__EXERCISE DESCRIPTION__
The response must consist of the lines from the one holding "24: (260, 385)" through the final line of the entries, given again exactly and without any pictures.

__EXCERPTED DATA__
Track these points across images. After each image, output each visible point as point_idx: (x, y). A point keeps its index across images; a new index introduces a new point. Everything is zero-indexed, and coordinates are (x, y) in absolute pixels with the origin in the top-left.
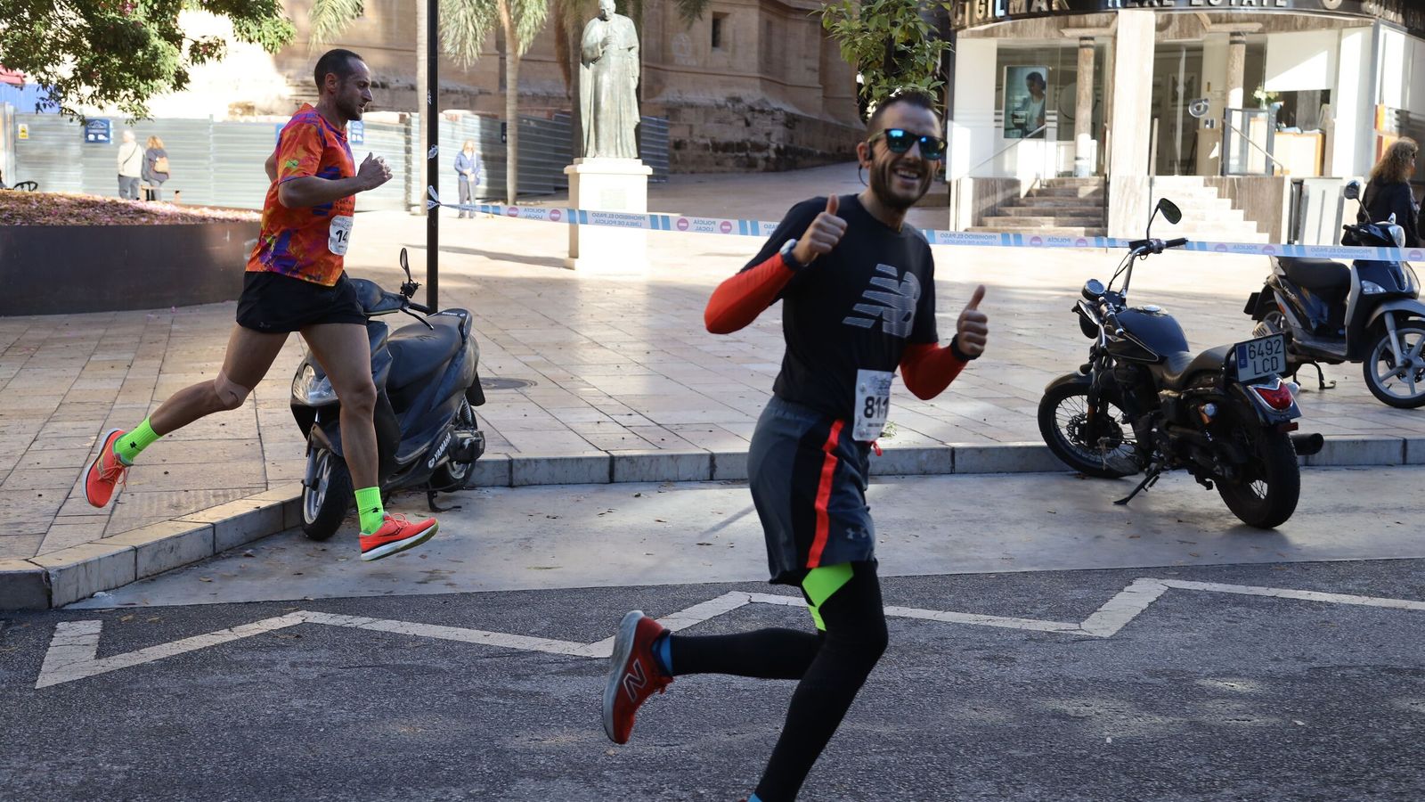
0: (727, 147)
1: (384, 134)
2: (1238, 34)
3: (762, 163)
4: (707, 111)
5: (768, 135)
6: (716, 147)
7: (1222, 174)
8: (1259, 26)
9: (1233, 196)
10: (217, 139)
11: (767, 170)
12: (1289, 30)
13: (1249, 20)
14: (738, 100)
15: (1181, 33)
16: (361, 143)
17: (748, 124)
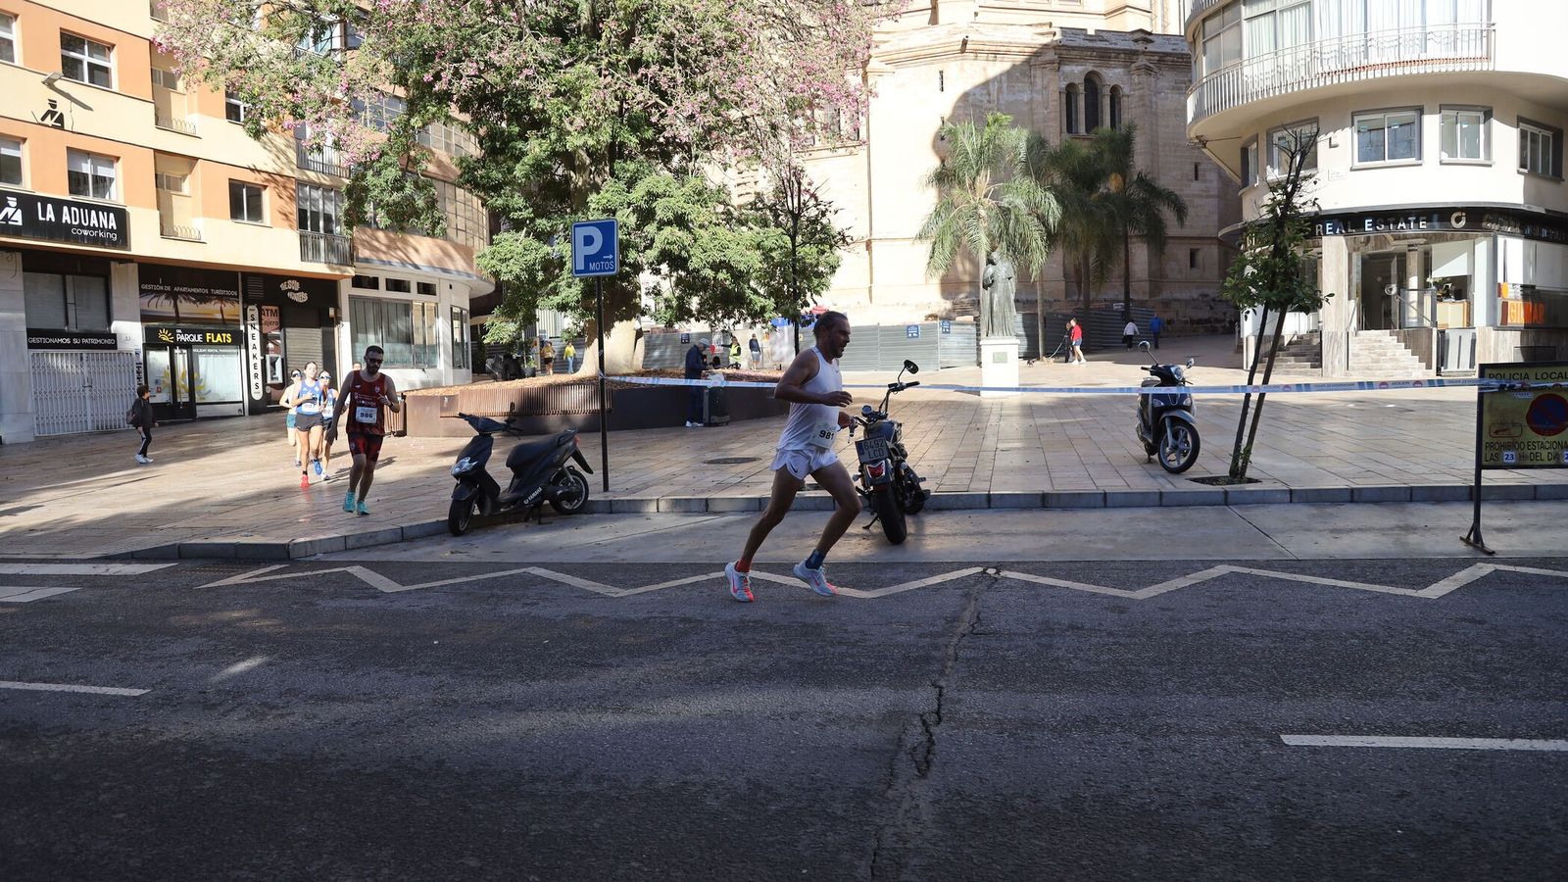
0: (1199, 321)
1: (963, 327)
2: (1412, 245)
3: (1221, 330)
4: (1187, 302)
5: (1225, 314)
6: (1192, 322)
7: (1400, 328)
8: (1425, 240)
9: (1405, 341)
10: (882, 335)
11: (1223, 333)
12: (1443, 241)
13: (1417, 237)
14: (1206, 296)
15: (1376, 247)
16: (949, 332)
17: (1212, 308)
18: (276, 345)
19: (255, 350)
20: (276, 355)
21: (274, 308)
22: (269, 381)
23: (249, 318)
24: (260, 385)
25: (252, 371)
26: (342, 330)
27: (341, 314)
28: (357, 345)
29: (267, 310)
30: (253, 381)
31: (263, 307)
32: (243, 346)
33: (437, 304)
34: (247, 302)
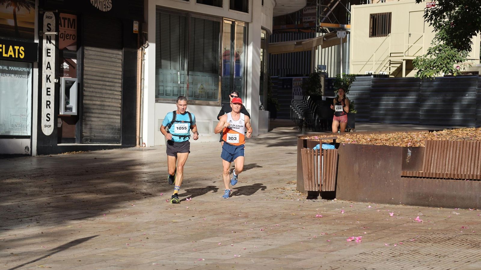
18: (71, 64)
19: (50, 72)
20: (70, 79)
21: (72, 17)
22: (62, 113)
23: (45, 28)
24: (52, 117)
25: (45, 98)
26: (146, 50)
27: (147, 30)
28: (160, 71)
29: (63, 18)
30: (45, 111)
31: (62, 15)
32: (36, 64)
33: (247, 24)
34: (44, 6)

__TASK OUTPUT__
24: (260, 385)
25: (252, 371)
26: (342, 330)
27: (341, 314)
28: (357, 345)
29: (267, 310)
30: (253, 381)
31: (263, 307)
32: (243, 346)
33: (437, 304)
34: (247, 302)
18: (71, 64)
19: (50, 72)
20: (70, 79)
21: (72, 17)
22: (62, 113)
23: (45, 28)
24: (52, 117)
25: (45, 98)
26: (146, 50)
27: (147, 30)
28: (160, 71)
29: (63, 18)
30: (45, 111)
31: (62, 15)
32: (36, 64)
33: (247, 24)
34: (44, 6)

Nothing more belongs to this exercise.